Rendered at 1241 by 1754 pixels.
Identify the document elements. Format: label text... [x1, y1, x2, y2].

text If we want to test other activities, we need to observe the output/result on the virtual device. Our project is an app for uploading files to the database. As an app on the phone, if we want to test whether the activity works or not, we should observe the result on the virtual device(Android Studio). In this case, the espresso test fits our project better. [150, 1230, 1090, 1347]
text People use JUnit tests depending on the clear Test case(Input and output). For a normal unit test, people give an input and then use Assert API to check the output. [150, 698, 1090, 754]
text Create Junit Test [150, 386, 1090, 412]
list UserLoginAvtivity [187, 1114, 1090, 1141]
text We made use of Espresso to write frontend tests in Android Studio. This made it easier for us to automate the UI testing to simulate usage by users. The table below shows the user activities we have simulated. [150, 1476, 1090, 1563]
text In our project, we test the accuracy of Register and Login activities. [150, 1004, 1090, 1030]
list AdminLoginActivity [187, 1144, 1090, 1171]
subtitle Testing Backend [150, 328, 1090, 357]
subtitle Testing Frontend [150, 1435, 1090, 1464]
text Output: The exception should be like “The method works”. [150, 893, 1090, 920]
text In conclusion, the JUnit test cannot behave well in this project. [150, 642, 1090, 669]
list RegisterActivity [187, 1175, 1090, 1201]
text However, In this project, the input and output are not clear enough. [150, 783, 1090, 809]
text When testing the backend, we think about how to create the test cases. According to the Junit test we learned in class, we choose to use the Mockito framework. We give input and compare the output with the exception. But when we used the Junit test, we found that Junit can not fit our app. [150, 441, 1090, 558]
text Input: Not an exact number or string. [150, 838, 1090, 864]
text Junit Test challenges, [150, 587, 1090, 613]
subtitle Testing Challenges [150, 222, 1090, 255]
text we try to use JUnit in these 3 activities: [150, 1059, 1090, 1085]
☆ ☆ ☆ ☆
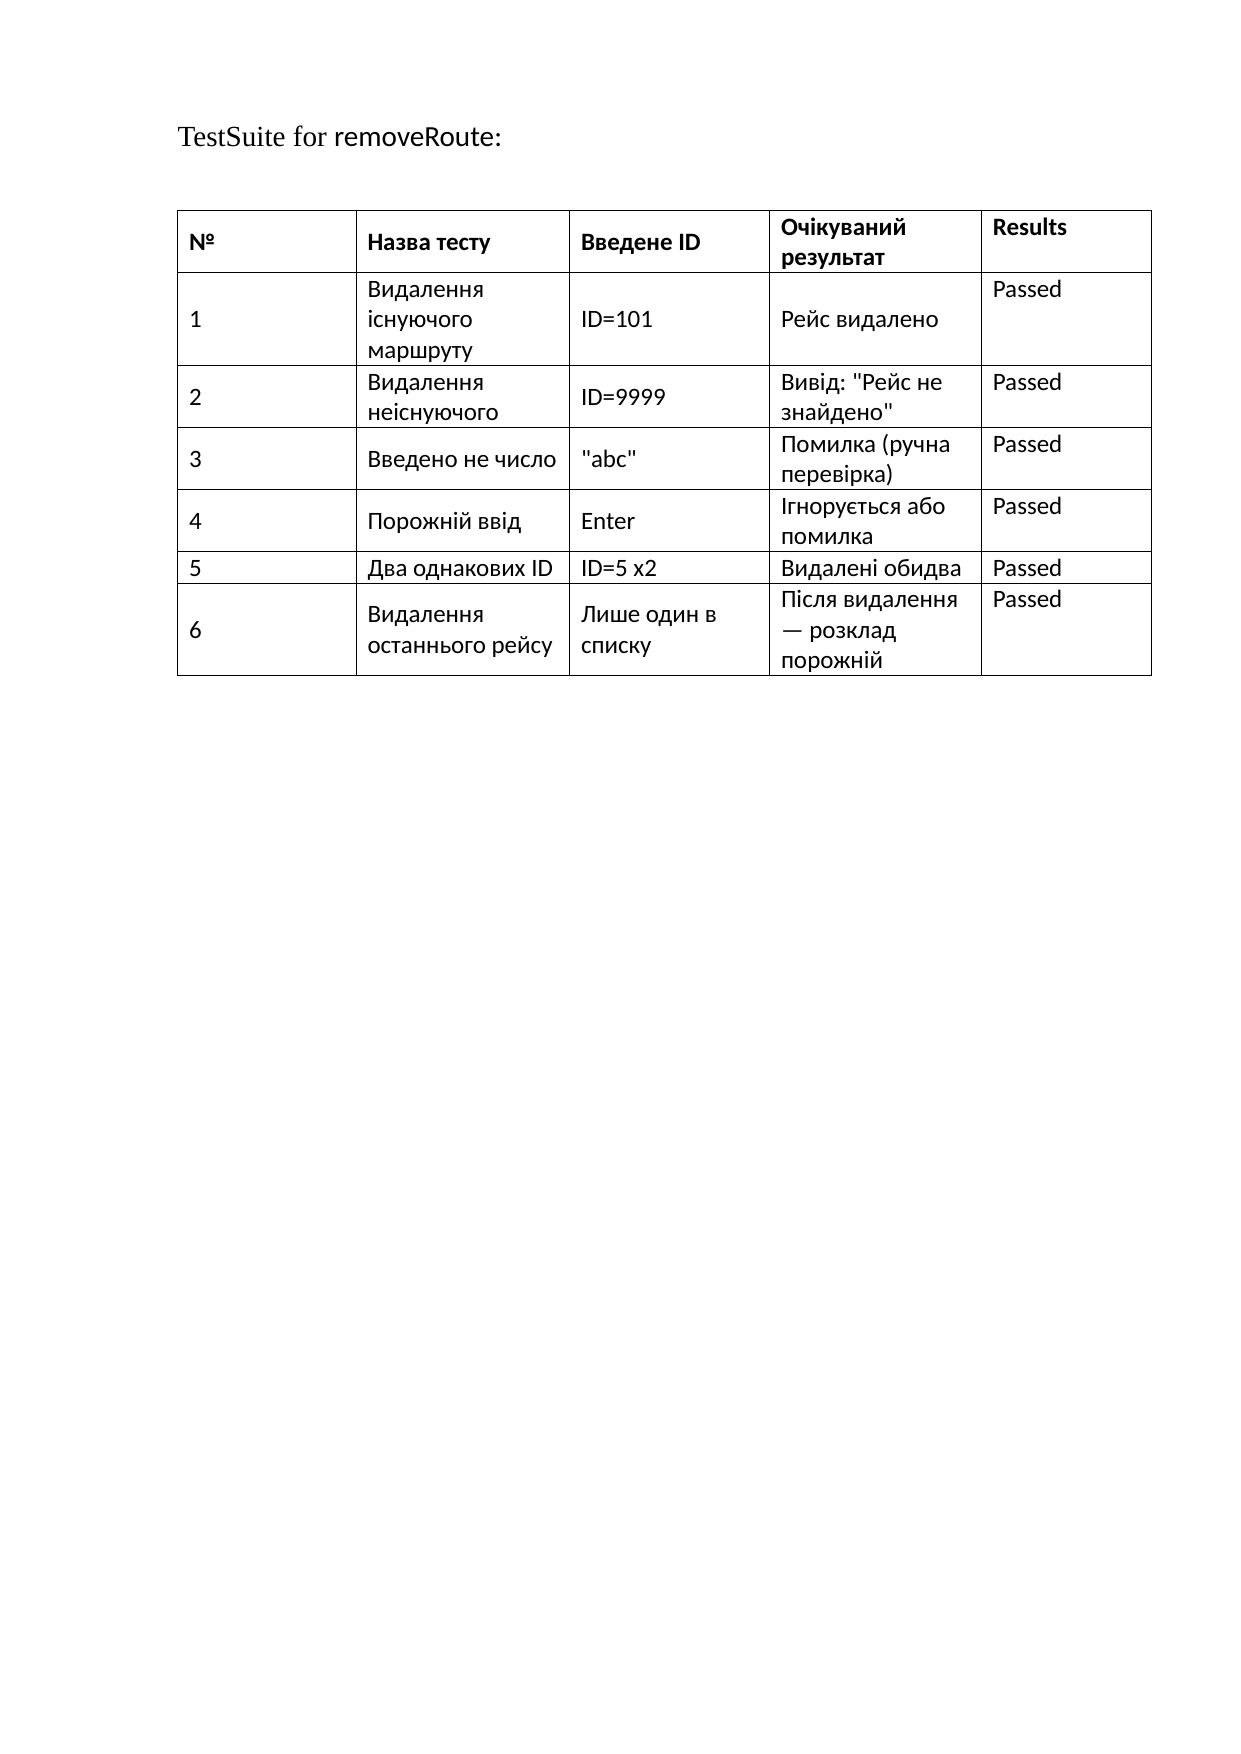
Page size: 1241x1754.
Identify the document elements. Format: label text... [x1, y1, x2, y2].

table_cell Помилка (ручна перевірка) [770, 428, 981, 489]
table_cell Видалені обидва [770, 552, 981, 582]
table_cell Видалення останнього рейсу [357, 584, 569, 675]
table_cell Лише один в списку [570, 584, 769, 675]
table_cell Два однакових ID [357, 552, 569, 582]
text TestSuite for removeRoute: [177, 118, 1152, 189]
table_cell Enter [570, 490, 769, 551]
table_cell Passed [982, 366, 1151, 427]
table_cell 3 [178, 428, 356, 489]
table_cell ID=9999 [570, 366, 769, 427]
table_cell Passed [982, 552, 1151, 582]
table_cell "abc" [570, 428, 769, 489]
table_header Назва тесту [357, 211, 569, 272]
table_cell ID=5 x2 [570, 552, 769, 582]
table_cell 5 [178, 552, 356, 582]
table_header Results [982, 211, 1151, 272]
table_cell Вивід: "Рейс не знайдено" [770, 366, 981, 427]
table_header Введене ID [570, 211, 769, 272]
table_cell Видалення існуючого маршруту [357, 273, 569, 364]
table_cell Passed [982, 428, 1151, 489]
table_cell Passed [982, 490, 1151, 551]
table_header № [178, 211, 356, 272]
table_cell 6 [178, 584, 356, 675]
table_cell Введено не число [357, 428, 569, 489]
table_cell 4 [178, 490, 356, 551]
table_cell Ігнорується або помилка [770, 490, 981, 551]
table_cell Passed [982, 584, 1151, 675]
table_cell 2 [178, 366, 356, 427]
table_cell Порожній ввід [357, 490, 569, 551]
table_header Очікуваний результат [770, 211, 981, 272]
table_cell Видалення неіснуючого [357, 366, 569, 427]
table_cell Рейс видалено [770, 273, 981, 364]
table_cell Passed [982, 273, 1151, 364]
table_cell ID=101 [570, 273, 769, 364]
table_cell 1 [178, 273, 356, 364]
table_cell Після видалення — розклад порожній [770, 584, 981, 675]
☆ ☆ ☆ ☆
_Activity_. All lines above with "exception" in them should be returned.

_Solution for this exercise_.
text Output: The exception should be like “The method works”. [150, 893, 1090, 920]
text When testing the backend, we think about how to create the test cases. According to the Junit test we learned in class, we choose to use the Mockito framework. We give input and compare the output with the exception. But when we used the Junit test, we found that Junit can not fit our app. [150, 441, 1090, 558]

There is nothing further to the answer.